When a couple goes through a crisis, we often talk about “bad habits”. However, for Aline Nativel Id Hammou, the term is almost too weak. It is a logical and progressive deterioration of the relationship.These are the establishment of relational issues which are toxic, harmful for both partners“, she explains. If you recognize one of these four pillars in your daily life, it is time to act.
The attack: when the intention is to harm
Unlike a simple awkwardness of language, the attack is frontal and conscious. In psychology, it is defined by a deliberate desire to hurt another. It often occurs when we ourselves feel threatened in our place or our individuality.
According to the expert, “attack is the act of having an intention to harm. This means that we are aware, most of the time, that we want to attack the other.”. If this verbal ping-pong takes place, it is a sign that the marital dynamic has been altered for a long time.
Contempt: the poison of superiority
Contempt is undoubtedly the most destructive attitude. It establishes a hierarchy where one partner feels more intelligent, more beautiful or more subtle than the other. Respect disappears to give way to a form of deep disenchantment.
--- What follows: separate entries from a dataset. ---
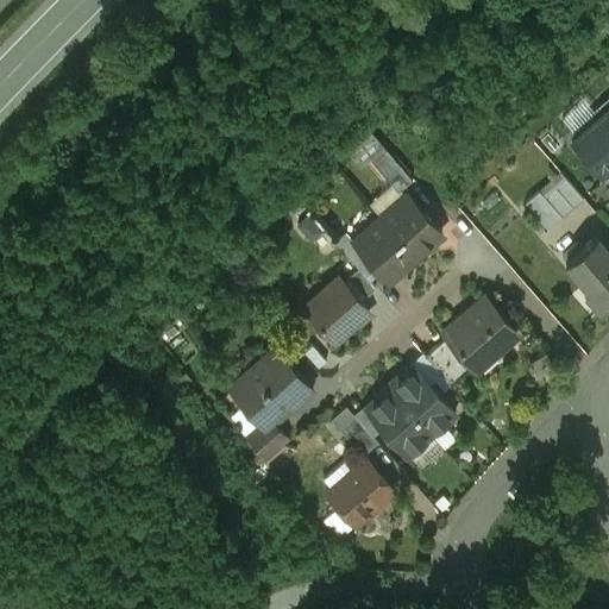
[(608,163),(608,104),(569,139),(598,173),(608,163)]
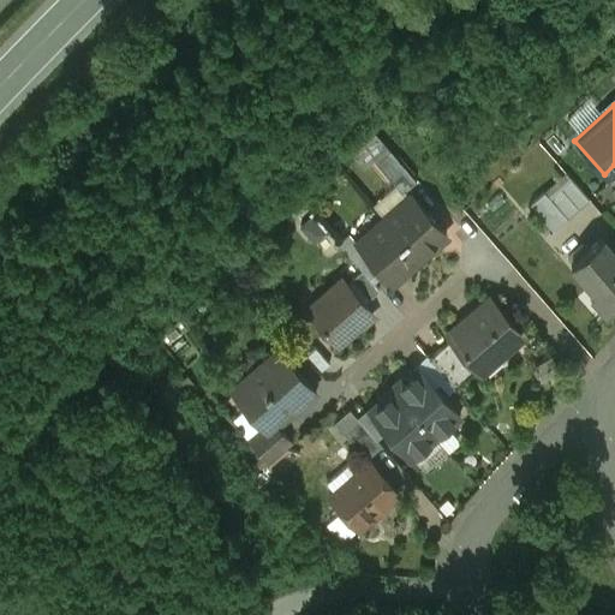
[(416,179),(390,149),(376,161),(402,191),(416,179)]
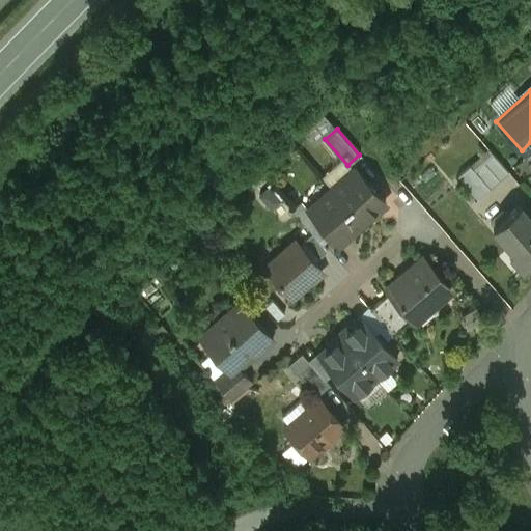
[(508,172),(493,154),(476,169),(492,187),(508,172)]
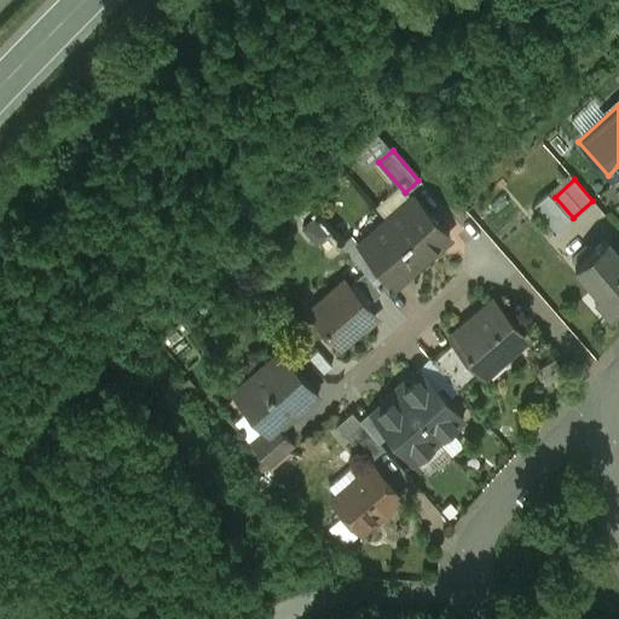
[(555,197),(549,190),(534,203),(557,231),(573,218),(555,197)]
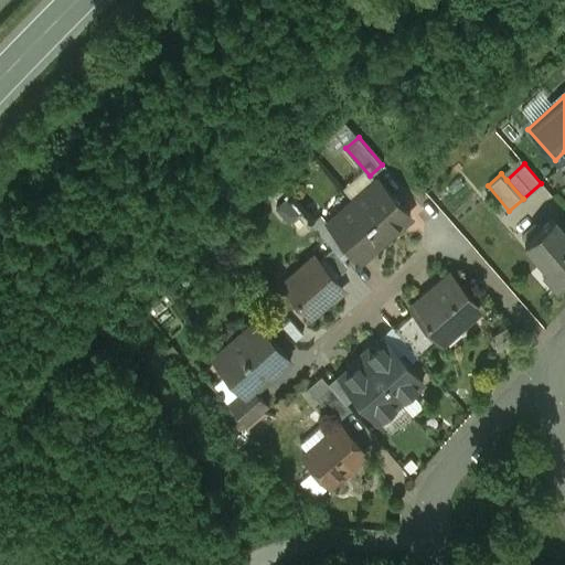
[(409,214),(376,177),(351,198),(384,235),(409,214)]
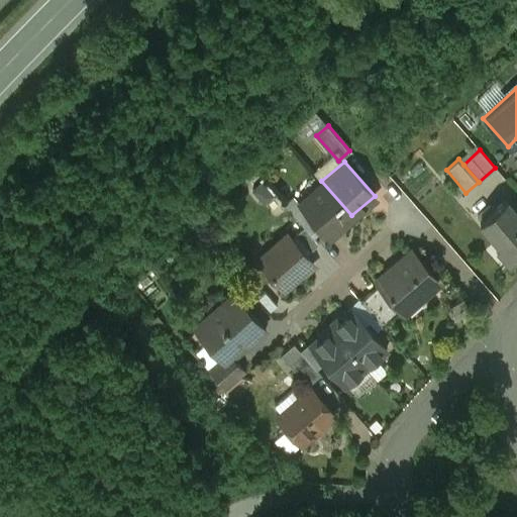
[(250,187),(265,200),(275,189),(261,176),(250,187)]
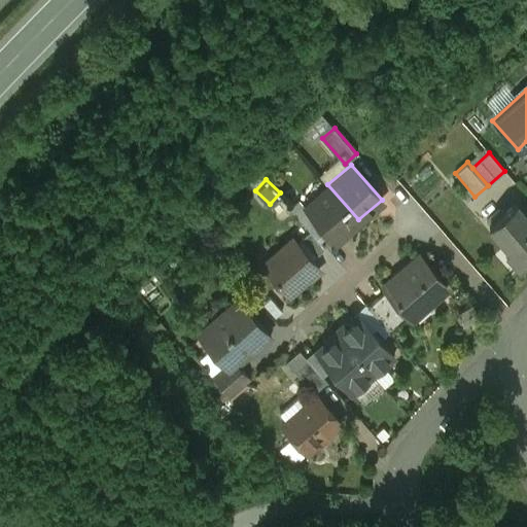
[(358,219),(327,184),(305,205),(335,240),(358,219)]
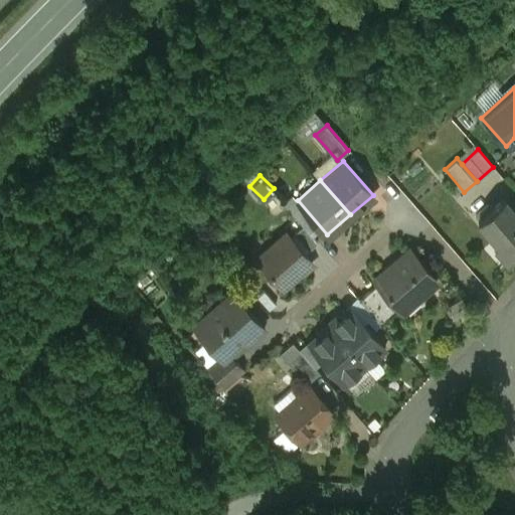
[(514,253),(514,209),(505,197),(479,220),(511,258),(514,253)]
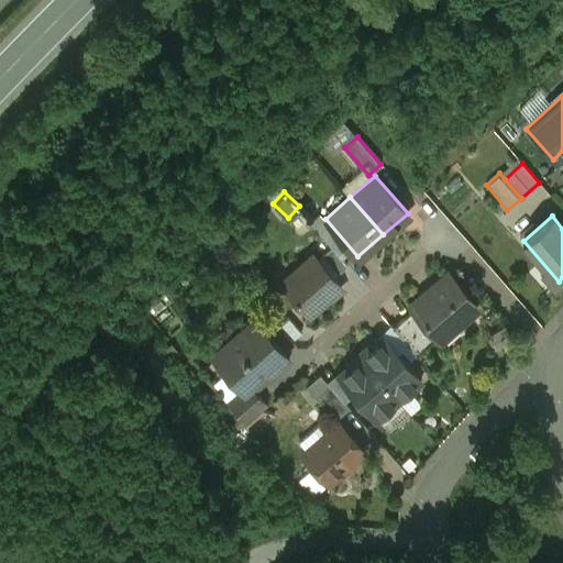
[(312,253),(297,266),(297,273),(287,282),(287,286),(308,311),(329,294),(327,291),(338,283),(312,253)]
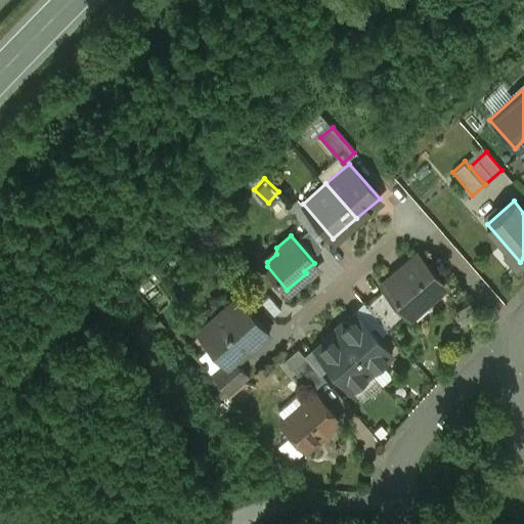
[(404,269),(384,287),(406,312),(421,299),(422,300),(427,300),(439,290),(440,285),(439,284),(441,281),(417,253),(401,266),(404,269)]
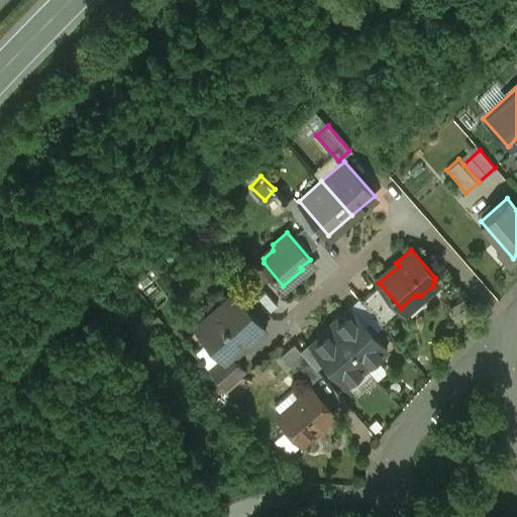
[(401,308),(379,283),(360,299),(382,324),(401,308)]
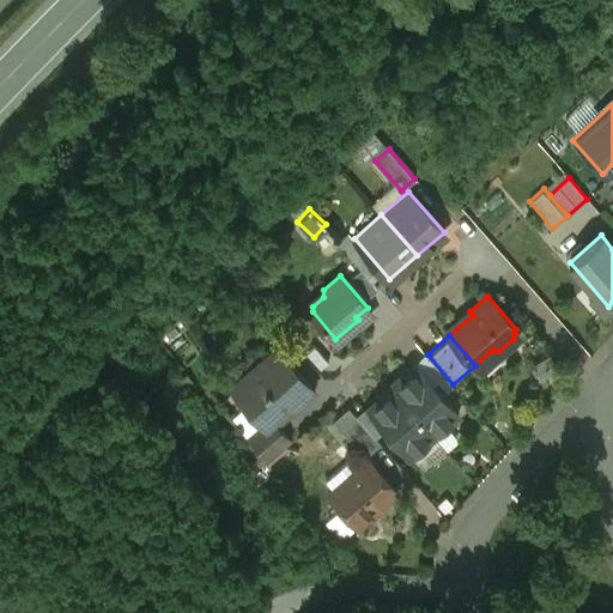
[(313,387),(277,346),(230,386),(261,420),(266,426),(274,420),(313,387)]
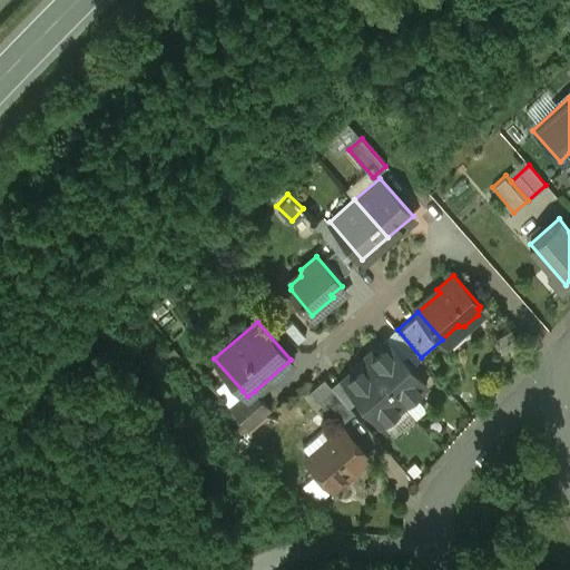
[(425,383),(387,338),(376,349),(374,346),(363,356),(403,403),(425,383)]
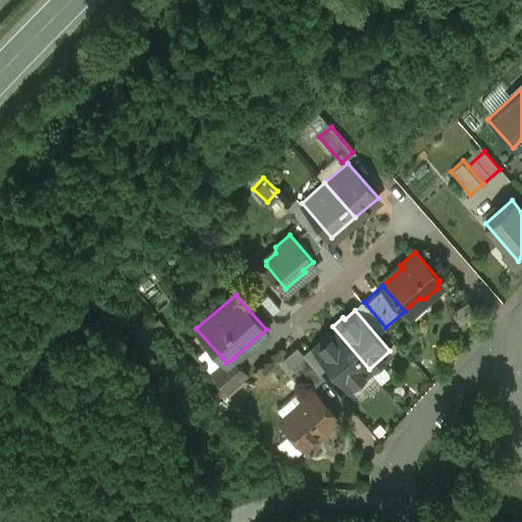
[(369,369),(332,326),(321,335),(323,337),(313,346),(348,386),(369,369)]
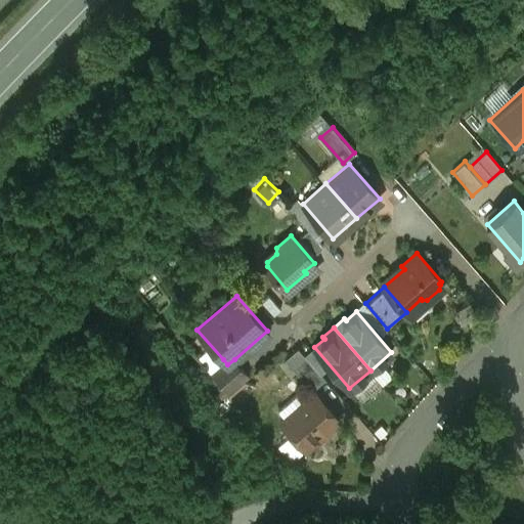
[(324,378),(305,355),(292,366),(311,389),(324,378)]
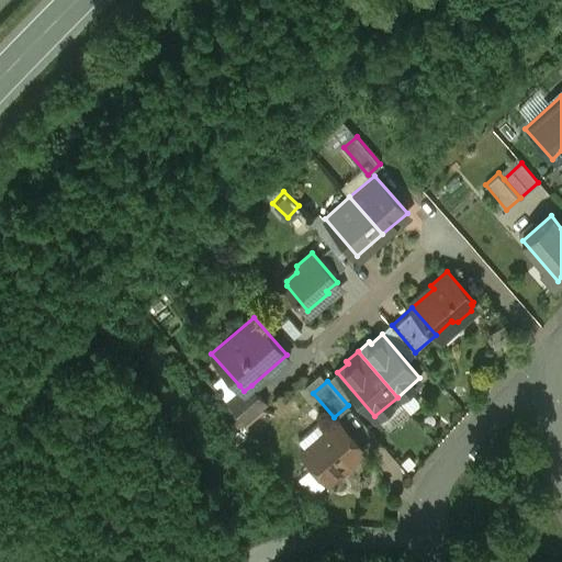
[(251,385),(244,391),(239,385),(224,398),(245,420),(266,402),(251,385)]
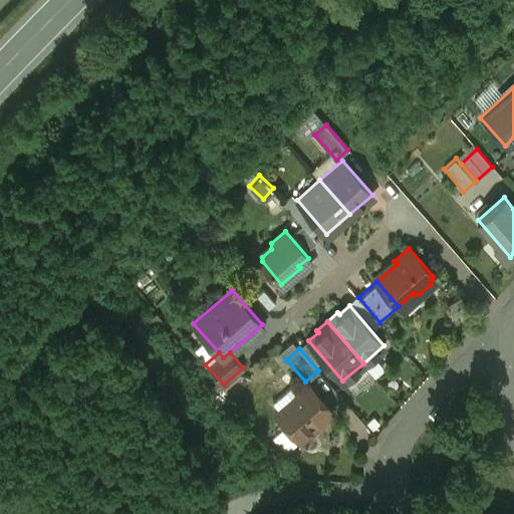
[(309,384),(276,414),(298,440),(301,438),(305,438),(316,429),(317,424),(331,411),(319,396),(318,397),(308,387),(309,386),(309,384)]
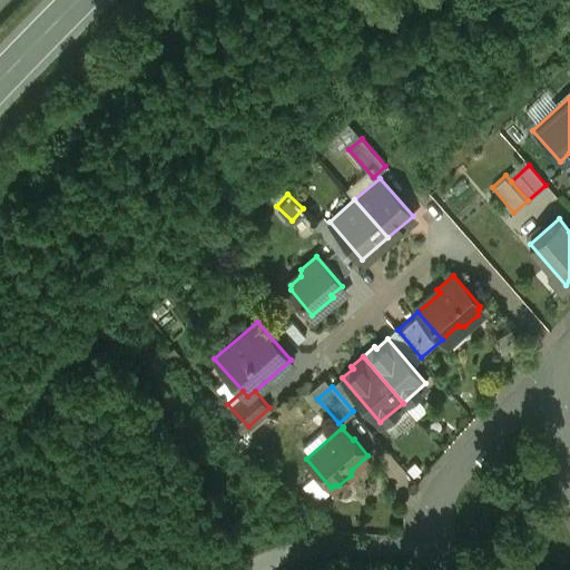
All buildings are outlined.
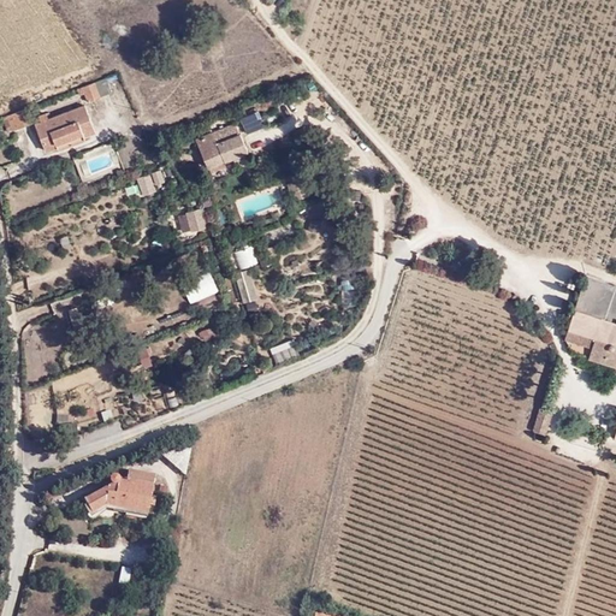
[(113,92),(108,77),(84,86),(89,100),(113,92)]
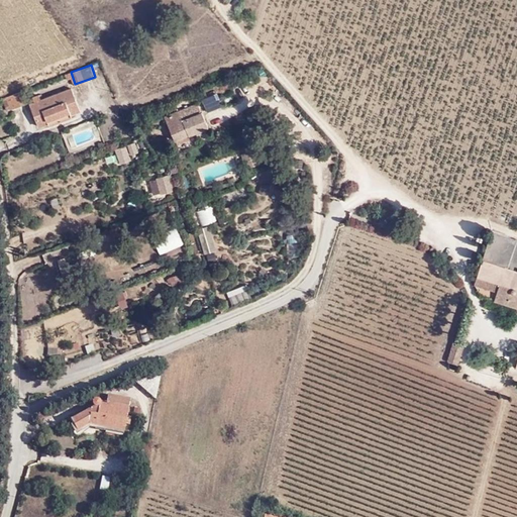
[(80,111),(71,88),(41,100),(39,95),(34,98),(35,102),(31,103),(40,125),(49,122),(50,125),(73,117),(73,113),(80,111)]
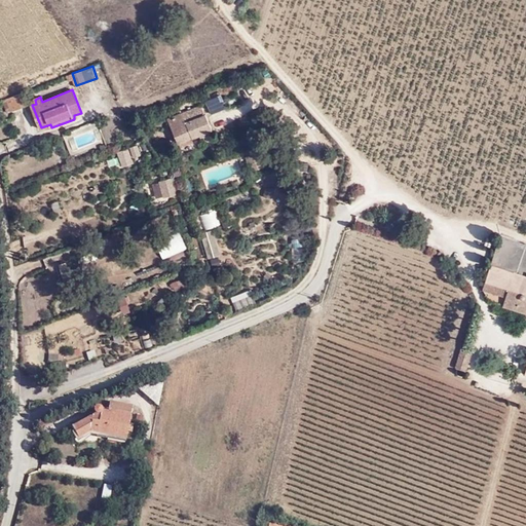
[(26,90),(8,98),(12,109),(27,104),(25,98),(27,97),(26,90)]
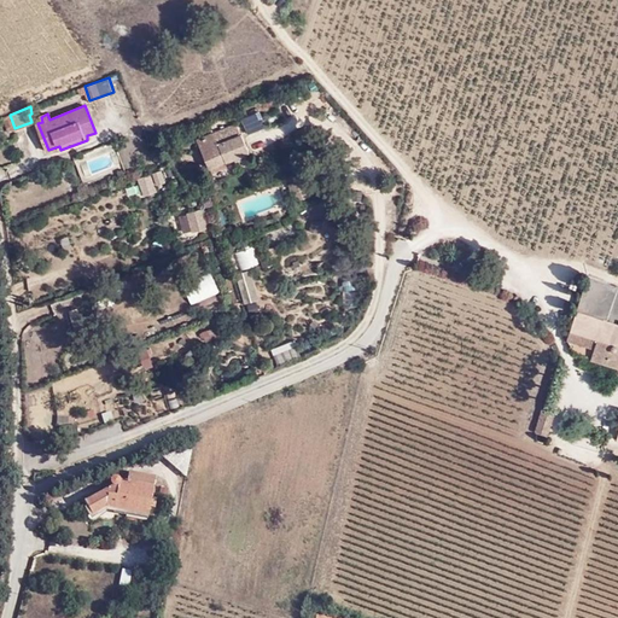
[(210,169),(227,162),(249,151),(237,126),(198,144),(210,169)]
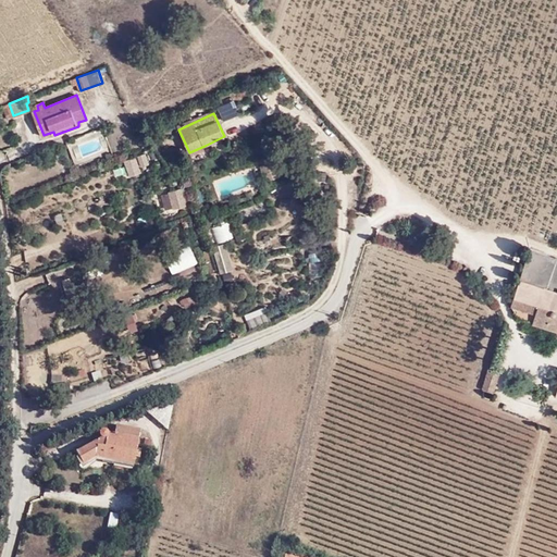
[(209,151),(205,146),(189,152),(195,159),(209,151)]
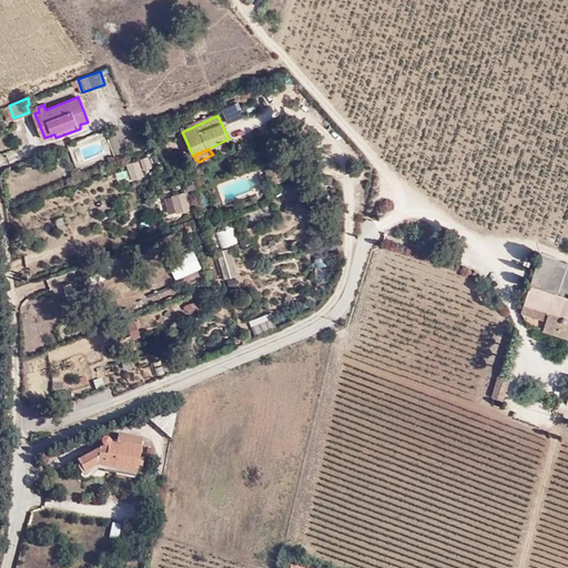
[(274,168),(265,171),(272,185),(280,182),(274,168)]
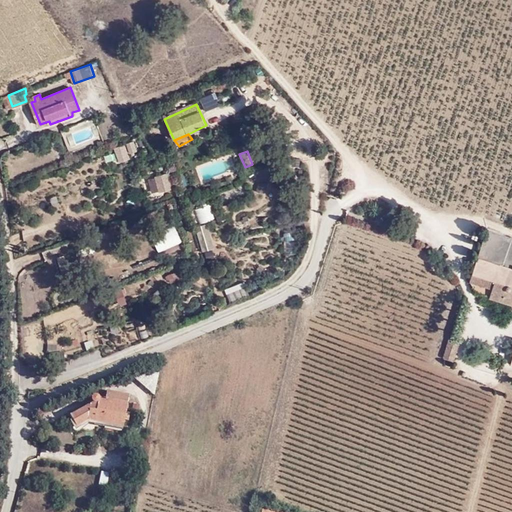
[(168,171),(161,173),(164,187),(171,184),(168,171)]
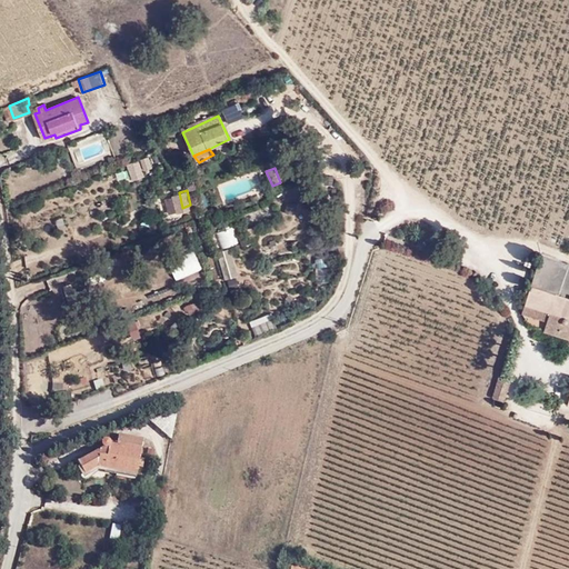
[(561,260),(541,253),(531,283),(551,290),(561,260)]
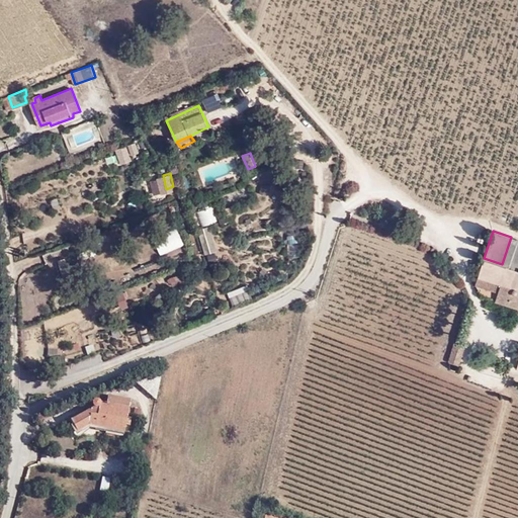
[(517,241),(517,239),(511,237),(502,264),(510,267),(517,241)]
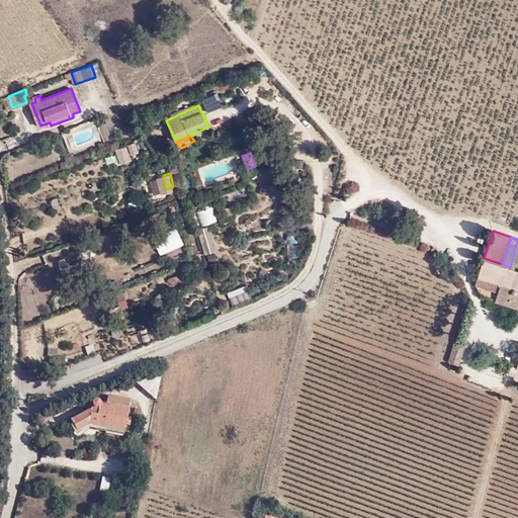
[(491,296),(502,264),(484,258),(476,281),(484,294),(491,296)]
“There, we are really in a characteristic of dominance, of superiority in relation to the life partner” specifies Aline Nativel Id Hammou. It is a stage where we are no longer able to admire the other, and where we seek to strengthen our own image by crushing our own.
Permanent defense: the other becomes the enemy
When attacks and contempt are regular, the targeted partner develops hyper-vigilance. We no longer communicate, we protect ourselves. We then perceive the person who shares our life as a “counter-ally”.
“If we live on a form of permanent defense, it means that we see the other as an enemy” analyzes the psychologist. This defensive posture makes any healthy affectivity impossible, because the notion of risk and danger takes precedence over tenderness.
“Stonewalling” or the stone wall
This is the final stage of degradation. Faced with too much suffering, one of the two partners becomes silent. It’s an emotional anesthetic: we no longer show anything, we no longer react to anything.
“At a given moment, we put in place a protection mechanism where we completely anesthetize our emotions, our feelings, and above all we no longer show anything to the other“, describes the expert. This stone wall is an immense challenge for the couple because the person becomes totally hermetic to attempts at dialogue.
How to change: nonviolent communication and honesty
To escape this vicious circle, the psychologist suggests two main paths:
- Practice non-violent communication (NVC). To navigate these turbulences, NVC is a valuable tool. “It allows us to move away from the attack and return to the “I”. Instead of pointing out the faults of the other, we express our own needs and feelings without aggression. It is a total relearning of the exchange to rehabilitate kindness”;
- Knowing how to say “stop” for everyone’s well-being. Sometimes lucidity is the greatest act of love. If these four attitudes have been in place for too long, separation may be the healthiest solution.
“Sometimes the only possible change is separation if we can no longer live together” concludes Aline Nativel Id Hammou. In certain cases, ending a toxic relationship is essential to regain one’s integrity and well-being.